2. Flatten the Hierarchy in Moments That Matter
Modern cockpit culture encourages assertive communication, regardless of rank. A first officer is expected to challenge the captain if something seems unsafe. And captains are trained to welcome that input - even under pressure.
This concept, known as Crew Resource Management (CRM), trains teams to speak up, listen actively, and check assumptions. It’s a core reason why aviation safety continues to improve.
In Coaching:
Allowing junior players to voice tactical feedback.
Encouraging physiotherapists or analysts to challenge strategy when data says something different.
In Business:
Junior team members raising objections in meetings without fear.
Department heads surfacing risks, even if the message is uncomfortable.
Leadership isn’t about always being right - it’s about creating the space for the truth to surface.
3. Normalise Mistakes - So You Can Learn From Them
Aviation accepts a key reality: humans will make mistakes. What matters is how the system reacts.
If a pilot programs the wrong waypoint but catches it before takeoff, that near-miss should still be reviewed and shared. Why? Because the error pathway could trap someone else next time. The process is fixed - not just the outcome.
This kind of systems thinking encourages teams to look beyond individual blame and examine:
Interface design
Training gaps
Time pressures
Team dynamics
In Sport:
When a player misses a crucial pass, was it because of decision fatigue, unclear instructions, or misaligned roles?
In Business:
When a client proposal misses the mark, was it due to one person - or a breakdown in review, communication, or clarity?
Focus on the system, not just the person. That’s how you prevent repeat issues.
4. Build Psychological Safety as a Performance Tool
At its best, aviation doesn’t just tolerate open communication - it requires it.
Psychological safety means team members feel safe to:
Admit mistakes
Ask questions
Offer dissenting opinions
This leads to better decisions, fewer surprises, and faster learning.
Translate That to Sport and Business:
In team meetings: create time for open dialogue - not just updates.
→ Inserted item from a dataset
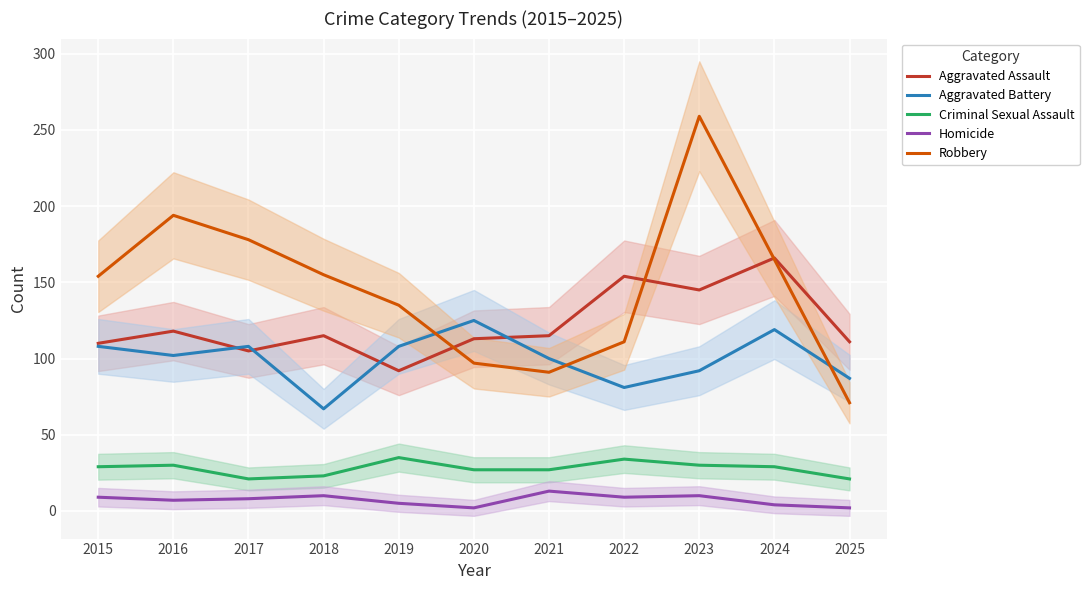

Is the value of Homicide at 2022 greater than the value of Criminal Sexual Assault at 2016?

No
After setbacks: hold debriefs focused on insight, not blame.
In coaching conversations: balance accountability with empathy.
High-performing teams are not those that never make mistakes - they’re the ones that talk about them early, learn fast, and move forward together.
Final Thought: It’s Not Just About Safety - It’s About Performance
It’s easy to think of aviation culture as being all about risk management. But what it really offers is a playbook for high performance under pressure.
The systems and mindsets that make flying safe are the same that make teams resilient, focused, and adaptable.
Trust built through clarity and fairness.
Performance enhanced by openness and feedback.
Mistakes transformed into lessons - not liabilities.
Whether you’re coaching a sports team, managing a business unit, or leading a project, you don’t have to wait for a crisis to build this kind of culture.
You just have to start with the question aviation always asks:
“How can we create a system where people feel safe to speak up, and equipped to succeed?”